CCES resumes blood testing

The Canadian Centre for Ethics in Sport (CCES) will be, once again, collecting blood (in addition to urine) during selected doping control sessions. Part of the doping control program since 2004, it will now become an integral component of the domestic anti-doping program.

Starting in the late summer of 2009, blood samples will be collected during in-competition doping control, and the national sport organization will be advised that blood sampling will be conducted at its event.

As the blood program progresses, national sport organizations and athletes will be advised that blood collection can be incorporated into testing missions at any time without prior notification. Blood collection will also begin to be incorporated into the CCES out-of-competition doping control program.

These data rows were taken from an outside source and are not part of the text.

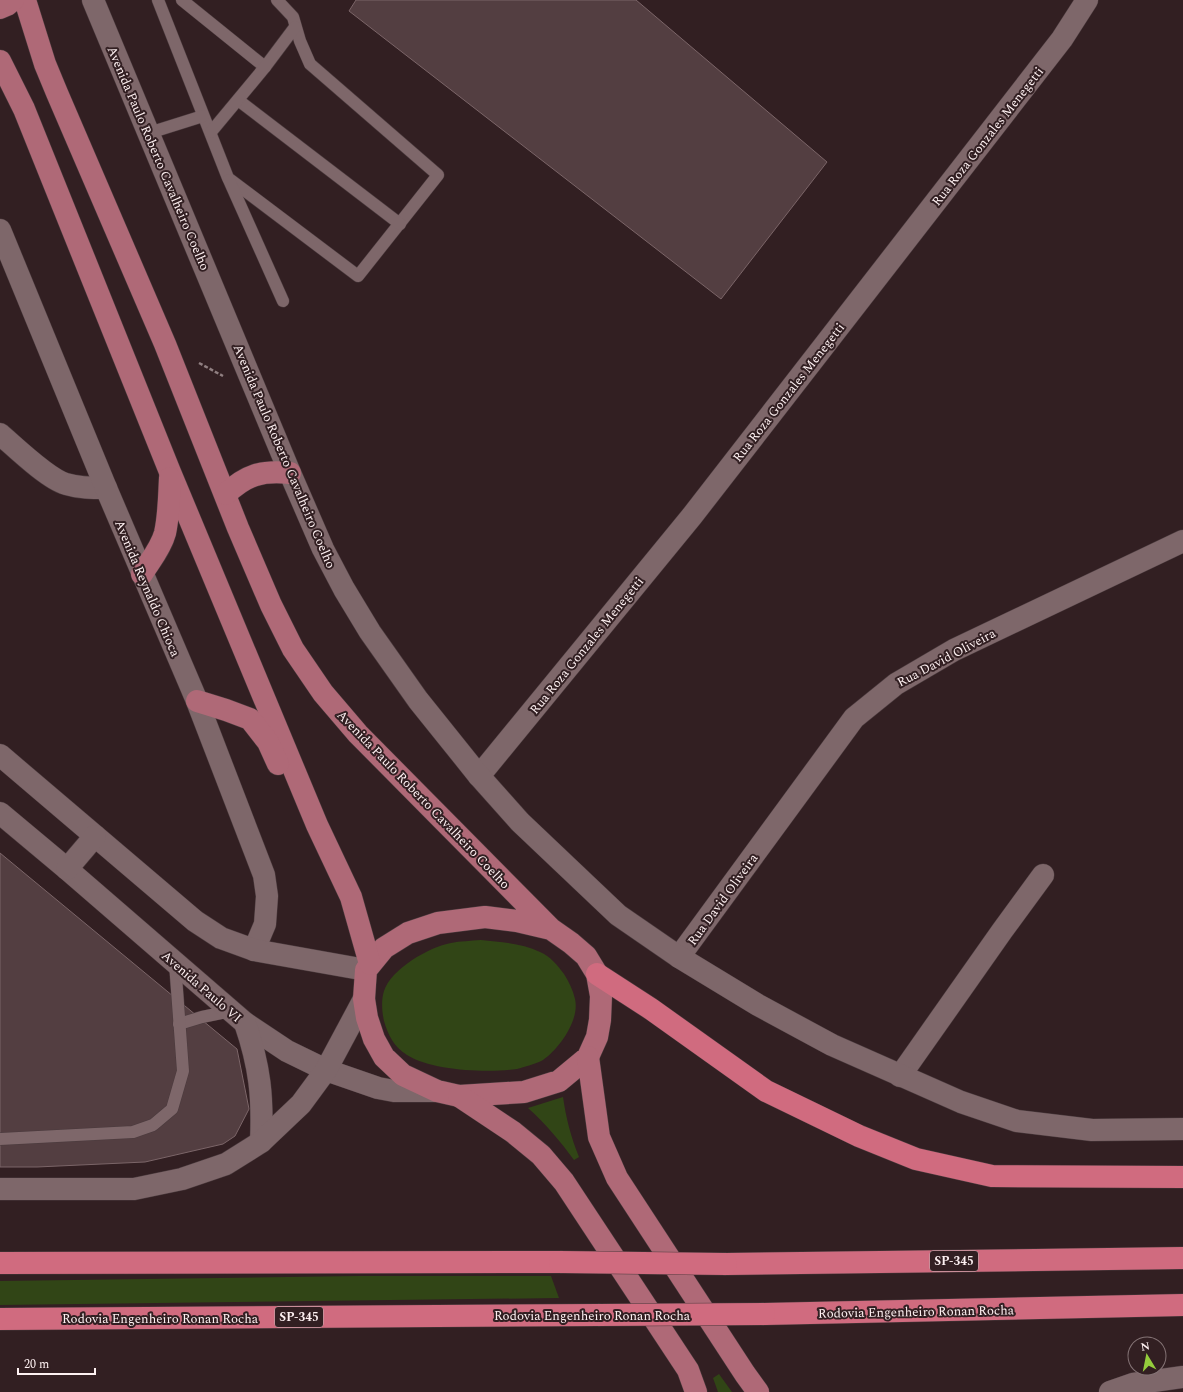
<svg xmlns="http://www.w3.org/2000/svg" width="1183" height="1392" viewBox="0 0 1183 1392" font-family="Spectral,serif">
<rect width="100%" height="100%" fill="#321f22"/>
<!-- green -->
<g fill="#314516">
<path d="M 481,940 C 500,942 522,943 540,952 C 550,956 558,966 564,974 C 569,982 573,990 575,999 C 580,1020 559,1049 543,1060 C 536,1064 524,1067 517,1069 C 488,1073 432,1071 407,1055 C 394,1047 388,1035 384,1021 C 382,1012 381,1000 384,991 C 391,969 429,947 451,943 C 460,941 471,941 481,940 Z"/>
<path d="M 563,1097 C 566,1118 571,1137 579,1157 L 574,1160 C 560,1141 546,1124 528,1108 Z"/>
<polygon points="358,1276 551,1276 559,1298 0,1305 0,1281"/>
<polygon points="719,1374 732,1392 718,1392 713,1378"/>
</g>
<!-- building -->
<g fill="#533e41" stroke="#7b6568">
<polygon points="356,0 636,0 827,162 721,299 349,11"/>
<polygon points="0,853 237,1049 249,1109 235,1136 223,1144 145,1162 37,1167 0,1167"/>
</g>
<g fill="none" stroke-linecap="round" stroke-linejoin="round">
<!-- lane casing -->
<g stroke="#4b3b3e" stroke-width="13">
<g id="lane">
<polyline points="158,0 228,178 358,276 438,175 310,64 300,41 293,17 277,0"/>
<polyline points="182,0 265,67"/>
<polyline points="238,100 400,224"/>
<polyline points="211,132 265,67 295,27"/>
<polyline points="149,133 203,116"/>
<polyline points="229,180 283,301"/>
<polyline points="179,1024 202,1017 231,1011"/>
<polyline points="0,1139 133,1132 153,1125 172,1109 183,1071 175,963"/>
</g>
</g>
<!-- street casing -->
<g stroke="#4b3b3e" stroke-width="23">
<g id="street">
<path d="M 0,434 C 15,447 48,479 66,484 C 79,488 92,488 106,488"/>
<polyline points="479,776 692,516 1062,39 1087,0"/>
<polyline points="679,957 854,718 896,684 954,650 1183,541"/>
<polyline points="900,1076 1002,931 1043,875"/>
</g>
</g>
<!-- secondary casing -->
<g stroke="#4b3b3e" stroke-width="23">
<g id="secondary">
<polyline points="93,0 290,473 323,549 344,589 370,632 418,700 479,776 520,822 618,915 679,957 758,1005 832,1045 961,1102 1017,1121 1092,1130 1183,1129"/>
<polyline points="0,230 106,488 197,701 264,875 267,896 265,924 254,950"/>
<polyline points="0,755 195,921 221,938 254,950 366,970"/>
<polyline points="0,813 67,869 245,1023 287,1051 326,1070 378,1088 394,1091 437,1091"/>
<polyline points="67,869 95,836"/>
<path d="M 245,1023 C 260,1067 263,1097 261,1142"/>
<polyline points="0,1189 134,1189 182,1179 226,1164 261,1142 301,1104 326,1070 364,999"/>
<polyline points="1110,1392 1133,1384 1183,1377"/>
</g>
</g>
<!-- primary casing -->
<g stroke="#4b3b3e" stroke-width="23">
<g id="primary">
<polyline points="25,0 45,64 57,93 165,344 238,528 271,605 293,649 323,693 358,734 551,929 571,943 586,956 597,974 601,996 600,1020 597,1037 588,1057 559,1081 524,1092 459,1096 437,1091 403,1075 384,1057 374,1039 367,1018 364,999 366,970 384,948 408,933 438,923 485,917 517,921 551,929"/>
<polyline points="0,8 7,5 13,0"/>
<polyline points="0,61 24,109 170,472 317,825 351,897 370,964"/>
<path d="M 226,494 C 246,475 262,470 290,473"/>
<path d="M 142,574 C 150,561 161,548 165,533 C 169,515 169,496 170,478"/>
<polyline points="197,701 226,710 250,719 268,742 278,764"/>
<polyline points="588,1057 599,1137 617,1178 745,1374 758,1392"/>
<polyline points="459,1096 513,1132 541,1155 564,1182 688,1370 696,1392"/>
</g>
</g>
<!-- highway casing -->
<g stroke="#4b3b3e" stroke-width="23">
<g id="highway">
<polyline points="597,974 651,1009 766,1091 859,1136 916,1159 992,1176 1183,1177"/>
<polyline points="0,1263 560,1262"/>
<polyline points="726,1264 1183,1258"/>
<polyline points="764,1314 1183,1305"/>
<polyline points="0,1319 598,1315"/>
</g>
</g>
<!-- path -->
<polyline stroke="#907f81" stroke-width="2.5" stroke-dasharray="4 2" stroke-linecap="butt" points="199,363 223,376"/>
<!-- lane -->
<use href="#lane" stroke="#7e676a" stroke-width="12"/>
<!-- street -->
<use href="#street" stroke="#7e676a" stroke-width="22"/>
<!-- secondary -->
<use href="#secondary" stroke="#7e676a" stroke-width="22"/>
<!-- primary -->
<use href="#primary" stroke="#af6977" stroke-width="22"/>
<!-- highway -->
<use href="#highway" stroke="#d06b7f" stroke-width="22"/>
<!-- highway-bridge casing -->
<g stroke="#4b3b3e" stroke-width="23" stroke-linecap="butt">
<g id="highway-bridge">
<polyline points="560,1262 726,1264"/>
<polyline points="598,1315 764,1314"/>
</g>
</g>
<!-- highway-bridge -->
<use href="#highway-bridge" stroke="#d06b7f" stroke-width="22"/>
</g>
<g text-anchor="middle" stroke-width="4" stroke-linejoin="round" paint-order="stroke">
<!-- shield labels -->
<g fill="#321f22" stroke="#c1b2b4" stroke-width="1">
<rect x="930" y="1251" width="48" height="20" rx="3"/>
<rect x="275" y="1307" width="48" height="20" rx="3"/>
</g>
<g font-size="12" font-weight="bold" fill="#fef1f2">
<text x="954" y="1265">SP-345</text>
<text x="299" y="1321">SP-345</text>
</g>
<!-- street labels -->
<g font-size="13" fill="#fef1f2" stroke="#321f22">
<text transform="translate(987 136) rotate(-52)" y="5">Rua Roza Gonzales Menegetti</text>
<text transform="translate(159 158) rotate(67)" y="5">Avenida Paulo Roberto Cavalheiro Coelho</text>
<text transform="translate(788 392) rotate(-52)" y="5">Rua Roza Gonzales Menegetti</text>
<text transform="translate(285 456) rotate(67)" y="5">Avenida Paulo Roberto Cavalheiro Coelho</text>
<text transform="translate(148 588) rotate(67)" y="5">Avenida Reynaldo Chioca</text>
<text transform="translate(586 645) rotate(-51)" y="5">Rua Roza Gonzales Menegetti</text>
<text transform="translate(946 657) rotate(-28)" y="5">Rua David Oliveira</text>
<text transform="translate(424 799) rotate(46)" y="5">Avenida Paulo Roberto Cavalheiro Coelho</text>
<text transform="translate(722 899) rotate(-54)" y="5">Rua David Oliveira</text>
<text transform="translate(202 986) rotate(41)" y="5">Avenida Paulo VI</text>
<text transform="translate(916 1311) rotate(-1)" y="5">Rodovia Engenheiro Ronan Rocha</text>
<text x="592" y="1320">Rodovia Engenheiro Ronan Rocha</text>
<text x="160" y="1323">Rodovia Engenheiro Ronan Rocha</text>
</g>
</g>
<!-- north arrow -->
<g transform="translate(1147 1356) rotate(350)"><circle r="19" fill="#321f22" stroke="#847375"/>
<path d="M0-3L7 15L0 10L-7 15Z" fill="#94cc3c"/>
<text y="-6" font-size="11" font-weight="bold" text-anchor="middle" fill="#fef1f2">N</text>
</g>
<!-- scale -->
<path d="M18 1368v6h77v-6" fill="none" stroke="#fef1f2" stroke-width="2"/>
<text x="24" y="1368" font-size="12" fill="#fef1f2" stroke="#321f22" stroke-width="3" paint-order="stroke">20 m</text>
</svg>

Every national-level Canadian athlete and every sport is subject to the blood collection program. However, the CCES will begin implementation of the blood program by focusing on endurance sports and power sports.

The World Anti-Doping Agency (WADA), international federations and national anti-doping organizations all agree that blood sampling and testing for doping control is a viable, dependable and necessary element of a complete and robust anti-doping program.

The collection of blood enables the detection of blood doping and the use of human growth hormone, and allows monitoring of selected blood parameters.

Blood doping is the misuse of certain techniques and/or substances to increase one’s red blood cell mass, which allows the body to transport more oxygen to muscles and therefore increase stamina and performance.

There are three widely known substances or methods used for blood doping: erythropoietin (EPO), synthetic oxygen carriers, and blood transfusions. Each is prohibited under the World Anti-Doping Agency (WADA) Prohibited List.

Human growth hormone (hGH) is a hormone that is synthesized and secreted by cells in the anterior pituitary gland located at the base of the brain. hGH is prohibited both in- and out-of-competition under the World Anti-Doping Agency (WADA) Prohibited List.

The CCES would also like to warn athletes subject to doping control that they should NOT take supplements containing Geranamine, a prohibited stimulant and fat-burning substance. A concentrate extract of Geranium oil, Geranamine is a pure chemical formula that contains high concentration of 4-methylhexanamine, a banned substance otherwise known as DMAA or dimethylamylamine.

There have been a number of recent international doping violations as a result of supplements containing Geranamine. The most recent violation resulted in a four-year sanction for the athlete.